É verdade que Smith tem um elenco em mãos que também ajuda. Ouso a dizer que o Holden de Affleck é um dos seus melhores papéis na carreira, por expressar bem a insegurança e carisma do personagem. Se Jason Lee é responsável pelos acertos da parte cômica, cabe Joey Lauren ser o ponto lacrador do filme por construir sua Alyssa longe dos estereótipos românticos para aproximá-la de uma complexidade dramática real ao torná-la uma das composições femininas mais maduras do cinema recente.

Pouco importa se Procura-se Amy desliza na parte final, muito em razão do ritmo irregular. Pessoalmente defendo a parte final, ainda que entenda as pessoas reclamarem dela, devido a proposta irreal que Holden faz para Banky e Alyssa. Talvez faltou mais precisão dramática por parte da direção em tornar a cena mais emblemática, não é à toa, que Smith é mais lembrado pelo seu talento como roteirista do que como diretor. Independentemente de qualquer coisa, Procura-se Amy está além de uma simples comédia. Retrata os relacionamentos amorosos de forma bem verdadeira e profunda, com Smith revelando enorme paixão em abraçar os seus personagens para mostrar ao público, que cada um de nós carrega um pouco de Holden (na insegurança e nos medos), de Alyssa (na maturidade e coragem em assumir nossos desejos), de Banky (nos preconceitos e forma espirituosa de encarar o mundo).
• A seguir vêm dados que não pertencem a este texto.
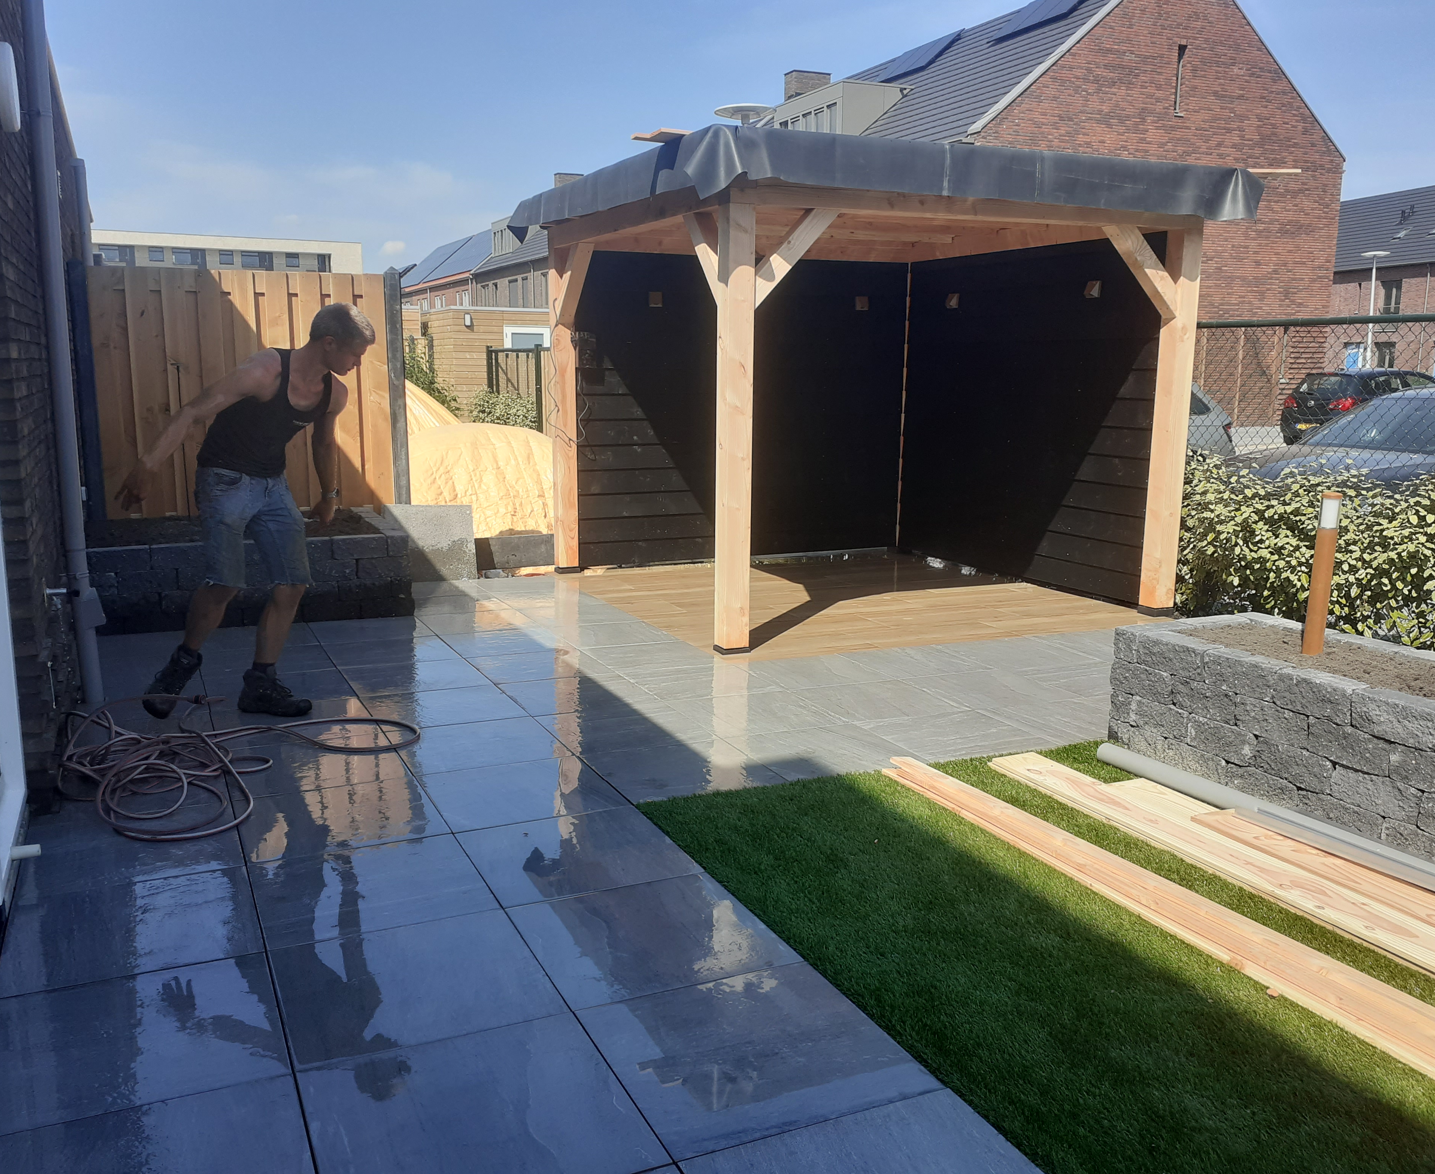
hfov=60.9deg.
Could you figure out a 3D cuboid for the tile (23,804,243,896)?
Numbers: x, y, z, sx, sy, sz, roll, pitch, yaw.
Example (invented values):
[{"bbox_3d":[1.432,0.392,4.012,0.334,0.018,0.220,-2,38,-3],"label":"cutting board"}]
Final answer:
[{"bbox_3d":[-1.784,0.803,3.744,0.600,0.030,0.600,-4,11,-25],"label":"tile"}]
Pode até não ser o melhor filme de Smith, mas sem dúvida é o seu melhor roteiro, por criar algo bem pessoal e especial que mostra que a arte pode retratar as nossas relações amorosas de forma fidedigna. Parodiando Holden no filme, eu não preciso de uma pintura de pássaros para me lembrar que Kevin Smith na década de 90 fez uma das comédias românticas mais bonitas e madura dos últimos tempos.